As an absurdist, Hap doesn’t believe in life after death. There is no evidence of a devine being waiting to judge or condemn. This life is not a rehersal for what is to come. This is it.

Nikolai Gogal said, “the human obsession with purpose is merely a distraction from the absurdity of existence.”

With no evidence of a grand plan or greater purpose, Hap strives to live in the moment relishing his one short lifetime as an expression of the conscious universe.

He believes we should revel in every moment of our lives – loving, learning, and living to the fullest, expressing our essence to the world.

Camus wrote in The Nuptials of a consciousness reveling in the world, a body delighting in nature, and the individual’s immersion in sheer physicality. Years before, Whitman wrote of the same sensuality, joy, and awareness of our place in this world.

Those two giants married literary and philosophical thought like few have.

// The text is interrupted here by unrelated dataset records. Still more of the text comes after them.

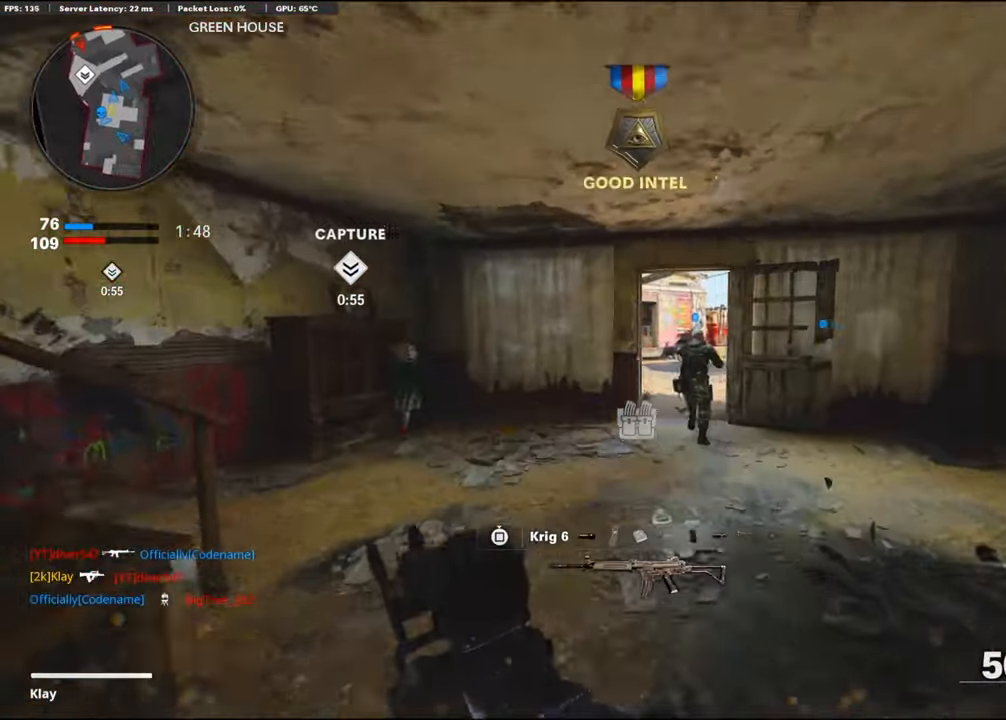
{"buttons": [], "left_stick": "up-right", "right_stick": "center", "events": [[383, "left_stick", "right"], [500, "left_stick", "up-right"]]}
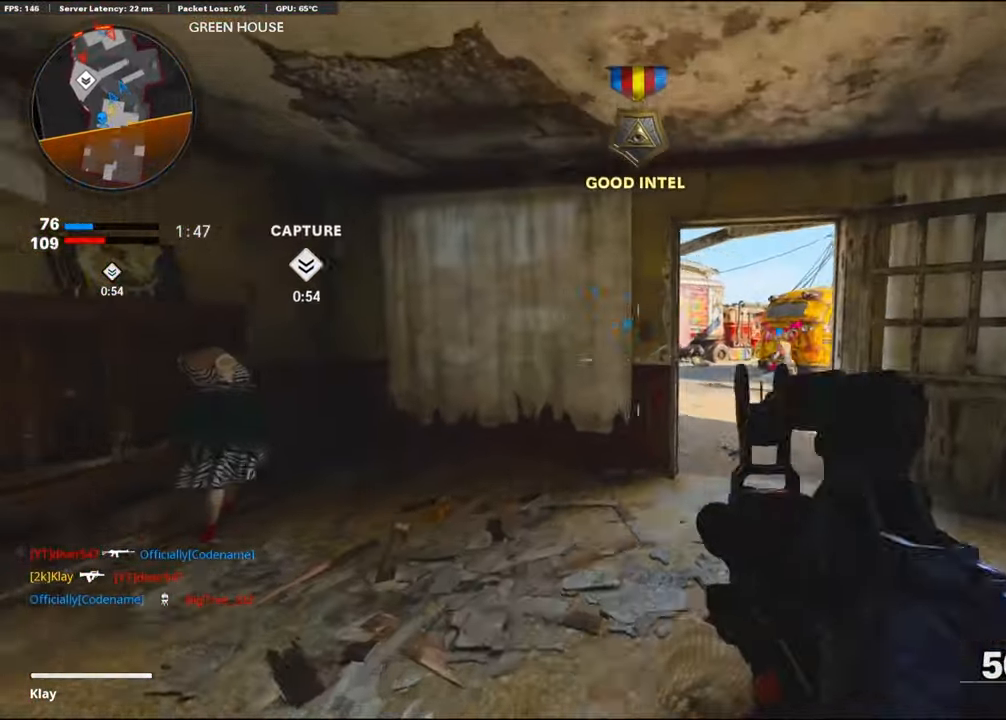
{"buttons": [], "left_stick": "right", "right_stick": "left", "events": [[50, "L3", "down"], [200, "L3", "up"], [250, "right_stick", "left"], [266, "left_stick", "right"]]}
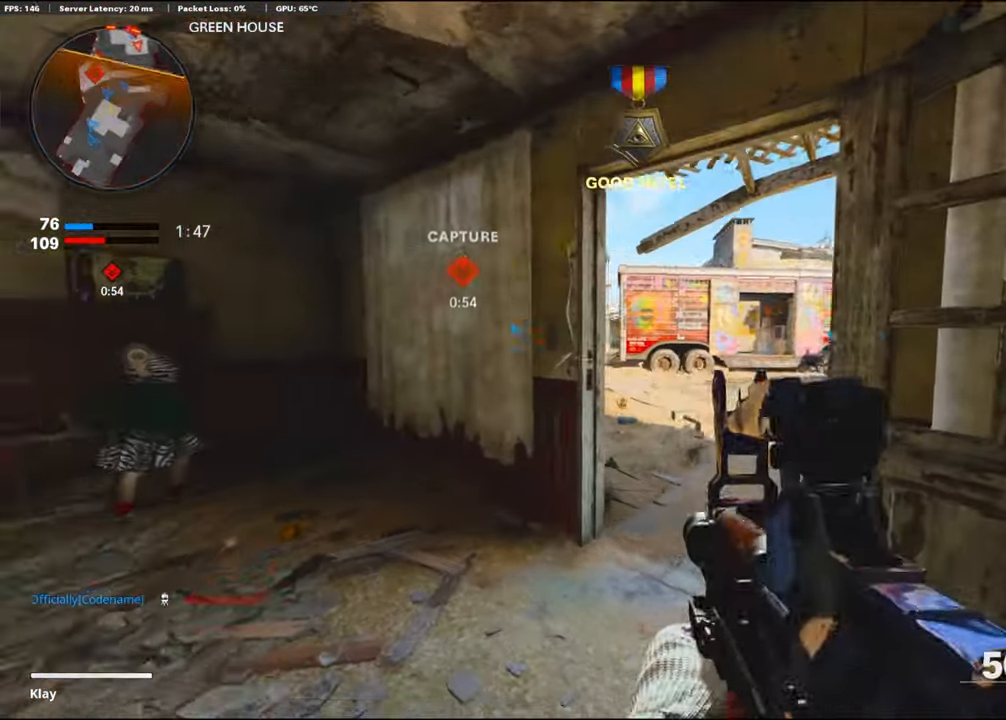
{"buttons": ["L1"], "left_stick": "up-right", "right_stick": "left", "events": [[33, "L1", "down"], [333, "left_stick", "up-right"]]}
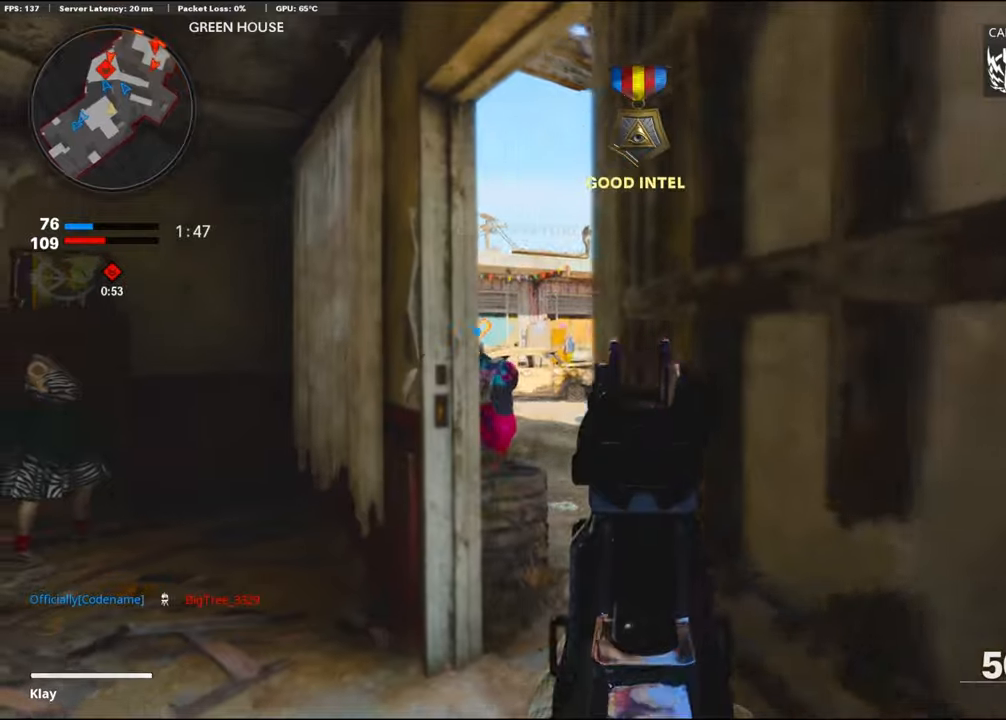
{"buttons": ["L1", "R1"], "left_stick": "center", "right_stick": "center", "events": [[33, "R1", "down"], [33, "left_stick", "left"], [67, "right_stick", "up"], [183, "right_stick", "left"], [300, "right_stick", "center"], [383, "right_stick", "down-right"], [483, "left_stick", "center"], [500, "right_stick", "center"]]}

It may see arrogant to aspire to the heights of Camus and Whitman, but Hap asks a simple question:

If there is no grand purpose driving us within this universe, then why not me?

Why not you?


Hap has lived and worked in nearly 20 countries including four years in the Mediterranean basin. He possesses an extensive knowledge of ancient Hebrew and Greek. In preparation for the Lord(s) of Earth, he researched the Nag Hammadi scriptures, Dead Sea scrolls as well as other primary source writings from the first and second centuries.